## GOAL OF THE EXERCISE
In your copy, each record should read exactly as it does below, and no pictures should be present.

## INFORMATION GIVEN

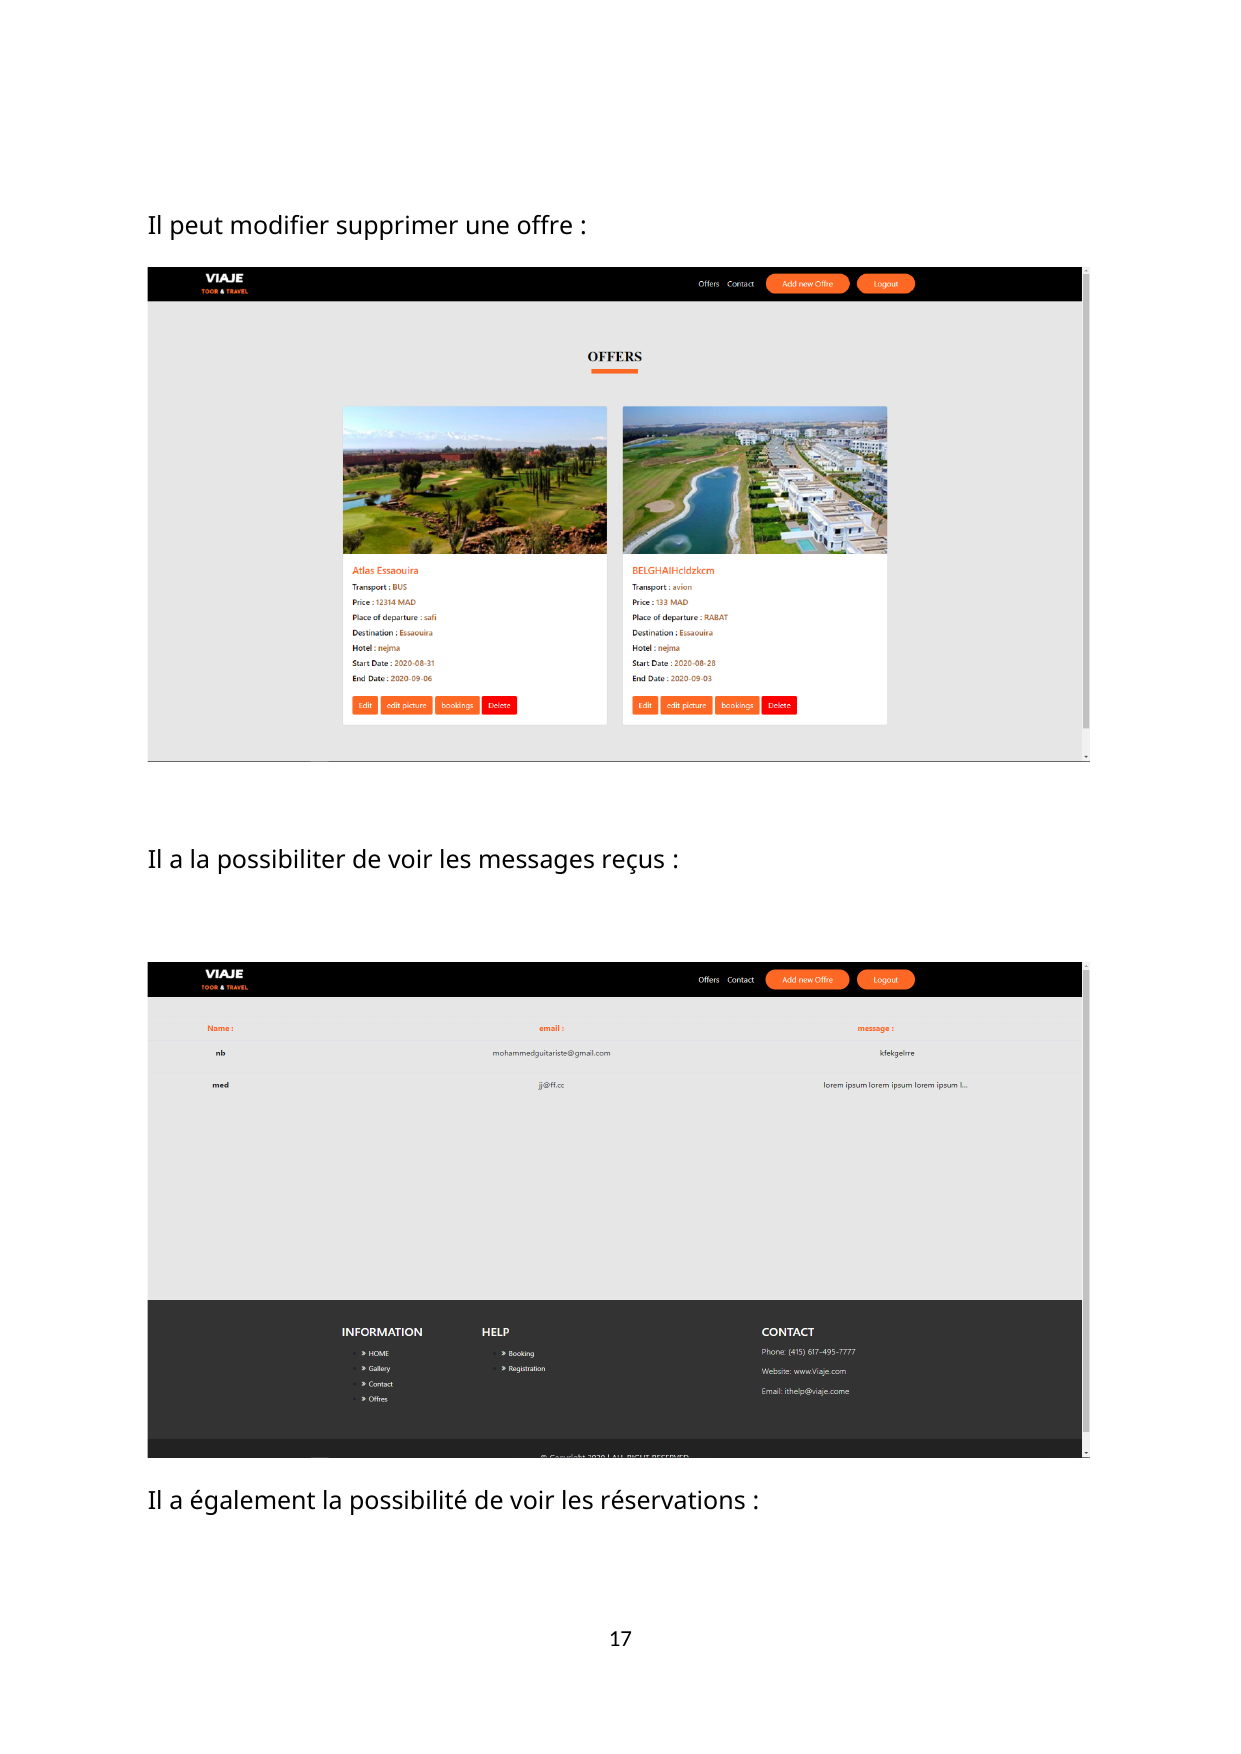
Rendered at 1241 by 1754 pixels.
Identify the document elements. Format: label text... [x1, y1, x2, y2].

text Il a la possibiliter de voir les messages reçus : [148, 842, 1093, 876]
picture [147, 267, 1090, 762]
picture [147, 962, 1090, 1458]
text Il a également la possibilité de voir les réservations : [148, 1482, 1093, 1517]
text Il peut modifier supprimer une offre : [148, 208, 1093, 242]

## SOLVED EXERCISE
Rendered at 1241 by 1754 pixels.
Identify the document elements. Format: label text... [x1, y1, x2, y2].

text Il a la possibiliter de voir les messages reçus : [148, 842, 1093, 876]
picture [147, 267, 1090, 762]
picture [147, 962, 1090, 1458]
text Il a également la possibilité de voir les réservations : [148, 1482, 1093, 1517]
text Il peut modifier supprimer une offre : [148, 208, 1093, 242]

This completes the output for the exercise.